DATA IN THIS EXERCISE below:
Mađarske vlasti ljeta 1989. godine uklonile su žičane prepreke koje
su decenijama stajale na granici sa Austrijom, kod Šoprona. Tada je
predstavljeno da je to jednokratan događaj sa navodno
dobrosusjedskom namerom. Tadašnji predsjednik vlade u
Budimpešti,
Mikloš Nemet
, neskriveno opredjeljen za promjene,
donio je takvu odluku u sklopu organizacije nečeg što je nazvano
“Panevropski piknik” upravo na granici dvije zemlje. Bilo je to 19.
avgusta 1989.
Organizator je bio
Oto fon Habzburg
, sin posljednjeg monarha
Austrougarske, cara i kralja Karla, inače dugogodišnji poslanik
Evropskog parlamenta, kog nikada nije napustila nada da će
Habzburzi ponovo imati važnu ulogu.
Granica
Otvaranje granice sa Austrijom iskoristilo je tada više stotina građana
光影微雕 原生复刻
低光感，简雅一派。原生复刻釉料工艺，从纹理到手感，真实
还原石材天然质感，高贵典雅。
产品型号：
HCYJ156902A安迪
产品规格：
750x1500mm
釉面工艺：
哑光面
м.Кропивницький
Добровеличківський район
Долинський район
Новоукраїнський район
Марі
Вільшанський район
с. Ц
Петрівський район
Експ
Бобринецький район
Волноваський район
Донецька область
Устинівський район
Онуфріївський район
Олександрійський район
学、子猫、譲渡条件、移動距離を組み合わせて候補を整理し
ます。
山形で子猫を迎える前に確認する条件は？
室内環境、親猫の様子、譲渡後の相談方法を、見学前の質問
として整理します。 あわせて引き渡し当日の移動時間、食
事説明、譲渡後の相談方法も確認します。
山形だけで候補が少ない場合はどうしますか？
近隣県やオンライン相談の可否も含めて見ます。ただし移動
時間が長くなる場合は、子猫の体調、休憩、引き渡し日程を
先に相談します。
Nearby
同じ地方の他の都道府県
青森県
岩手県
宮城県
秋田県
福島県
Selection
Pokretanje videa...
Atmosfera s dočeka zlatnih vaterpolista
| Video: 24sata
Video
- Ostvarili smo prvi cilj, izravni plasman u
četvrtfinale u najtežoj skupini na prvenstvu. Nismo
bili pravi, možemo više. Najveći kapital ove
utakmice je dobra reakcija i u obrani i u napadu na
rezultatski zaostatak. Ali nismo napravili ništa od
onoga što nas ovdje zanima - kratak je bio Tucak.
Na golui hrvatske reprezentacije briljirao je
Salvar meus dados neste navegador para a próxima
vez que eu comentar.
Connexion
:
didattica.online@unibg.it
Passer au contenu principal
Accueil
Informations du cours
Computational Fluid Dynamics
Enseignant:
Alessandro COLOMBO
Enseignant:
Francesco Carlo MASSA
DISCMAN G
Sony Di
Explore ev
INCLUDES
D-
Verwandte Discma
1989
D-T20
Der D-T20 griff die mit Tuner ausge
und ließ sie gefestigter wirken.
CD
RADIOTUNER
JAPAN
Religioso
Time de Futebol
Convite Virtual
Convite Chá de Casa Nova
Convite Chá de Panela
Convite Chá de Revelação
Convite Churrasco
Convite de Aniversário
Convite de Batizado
End of DATA IN THIS EXERCISE.
WRITTEN TASK :: Please reproduce every line shown above, exactly as written.

RESPONSE AREA ::
Mađarske vlasti ljeta 1989. godine uklonile su žičane prepreke koje
su decenijama stajale na granici sa Austrijom, kod Šoprona. Tada je
predstavljeno da je to jednokratan događaj sa navodno
dobrosusjedskom namerom. Tadašnji predsjednik vlade u
Budimpešti,
Mikloš Nemet
, neskriveno opredjeljen za promjene,
donio je takvu odluku u sklopu organizacije nečeg što je nazvano
“Panevropski piknik” upravo na granici dvije zemlje. Bilo je to 19.
avgusta 1989.
Organizator je bio
Oto fon Habzburg
, sin posljednjeg monarha
Austrougarske, cara i kralja Karla, inače dugogodišnji poslanik
Evropskog parlamenta, kog nikada nije napustila nada da će
Habzburzi ponovo imati važnu ulogu.
Granica
Otvaranje granice sa Austrijom iskoristilo je tada više stotina građana
光影微雕 原生复刻
低光感，简雅一派。原生复刻釉料工艺，从纹理到手感，真实
还原石材天然质感，高贵典雅。
产品型号：
HCYJ156902A安迪
产品规格：
750x1500mm
釉面工艺：
哑光面
м.Кропивницький
Добровеличківський район
Долинський район
Новоукраїнський район
Марі
Вільшанський район
с. Ц
Петрівський район
Експ
Бобринецький район
Волноваський район
Донецька область
Устинівський район
Онуфріївський район
Олександрійський район
学、子猫、譲渡条件、移動距離を組み合わせて候補を整理し
ます。
山形で子猫を迎える前に確認する条件は？
室内環境、親猫の様子、譲渡後の相談方法を、見学前の質問
として整理します。 あわせて引き渡し当日の移動時間、食
事説明、譲渡後の相談方法も確認します。
山形だけで候補が少ない場合はどうしますか？
近隣県やオンライン相談の可否も含めて見ます。ただし移動
時間が長くなる場合は、子猫の体調、休憩、引き渡し日程を
先に相談します。
Nearby
同じ地方の他の都道府県
青森県
岩手県
宮城県
秋田県
福島県
Selection
Pokretanje videa...
Atmosfera s dočeka zlatnih vaterpolista
| Video: 24sata
Video
- Ostvarili smo prvi cilj, izravni plasman u
četvrtfinale u najtežoj skupini na prvenstvu. Nismo
bili pravi, možemo više. Najveći kapital ove
utakmice je dobra reakcija i u obrani i u napadu na
rezultatski zaostatak. Ali nismo napravili ništa od
onoga što nas ovdje zanima - kratak je bio Tucak.
Na golui hrvatske reprezentacije briljirao je
Salvar meus dados neste navegador para a próxima
vez que eu comentar.
Connexion
:
didattica.online@unibg.it
Passer au contenu principal
Accueil
Informations du cours
Computational Fluid Dynamics
Enseignant:
Alessandro COLOMBO
Enseignant:
Francesco Carlo MASSA
DISCMAN G
Sony Di
Explore ev
INCLUDES
D-
Verwandte Discma
1989
D-T20
Der D-T20 griff die mit Tuner ausge
und ließ sie gefestigter wirken.
CD
RADIOTUNER
JAPAN
Religioso
Time de Futebol
Convite Virtual
Convite Chá de Casa Nova
Convite Chá de Panela
Convite Chá de Revelação
Convite Churrasco
Convite de Aniversário
Convite de Batizado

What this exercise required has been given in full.